=== Source information ===

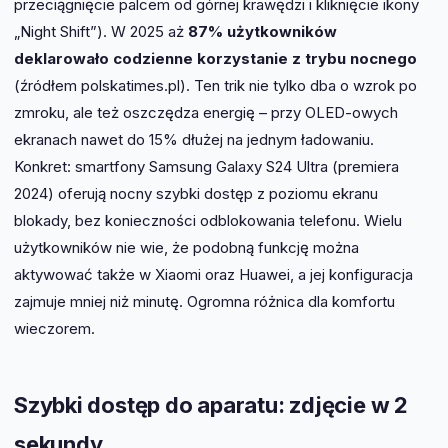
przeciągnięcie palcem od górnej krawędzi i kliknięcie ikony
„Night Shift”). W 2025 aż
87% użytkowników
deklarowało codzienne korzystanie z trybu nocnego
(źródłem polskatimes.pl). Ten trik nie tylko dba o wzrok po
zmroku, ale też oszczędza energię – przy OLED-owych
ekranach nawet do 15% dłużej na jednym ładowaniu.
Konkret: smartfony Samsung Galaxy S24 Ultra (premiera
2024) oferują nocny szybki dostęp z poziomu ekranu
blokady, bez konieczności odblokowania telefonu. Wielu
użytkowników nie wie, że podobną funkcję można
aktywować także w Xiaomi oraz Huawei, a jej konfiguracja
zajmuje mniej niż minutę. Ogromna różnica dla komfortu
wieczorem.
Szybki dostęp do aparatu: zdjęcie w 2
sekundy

===
=== Source information ===

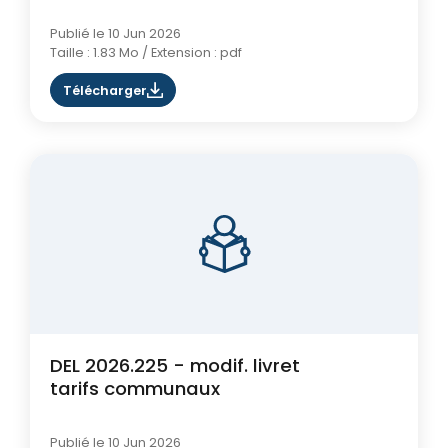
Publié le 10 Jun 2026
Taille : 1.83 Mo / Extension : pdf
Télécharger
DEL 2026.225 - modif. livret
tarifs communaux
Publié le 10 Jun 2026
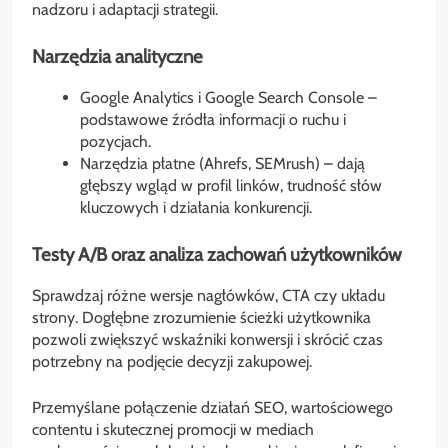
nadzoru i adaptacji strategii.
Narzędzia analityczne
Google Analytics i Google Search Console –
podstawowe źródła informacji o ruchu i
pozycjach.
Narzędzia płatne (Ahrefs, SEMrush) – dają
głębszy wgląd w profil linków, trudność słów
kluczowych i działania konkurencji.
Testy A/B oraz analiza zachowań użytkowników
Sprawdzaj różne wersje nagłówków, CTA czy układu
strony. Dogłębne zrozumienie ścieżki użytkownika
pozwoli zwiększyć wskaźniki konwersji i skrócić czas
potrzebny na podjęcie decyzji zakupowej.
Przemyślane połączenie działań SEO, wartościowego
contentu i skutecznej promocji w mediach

===

■ **Assignment**
Take the stretch of lines above from the one containing "potrzebny na podjęcie decyzji zakupowej." through the one containing "contentu i skutecznej promocji w mediach" and repeat it exactly, adding no other line.

■ **Output**
potrzebny na podjęcie decyzji zakupowej.
Przemyślane połączenie działań SEO, wartościowego
contentu i skutecznej promocji w mediach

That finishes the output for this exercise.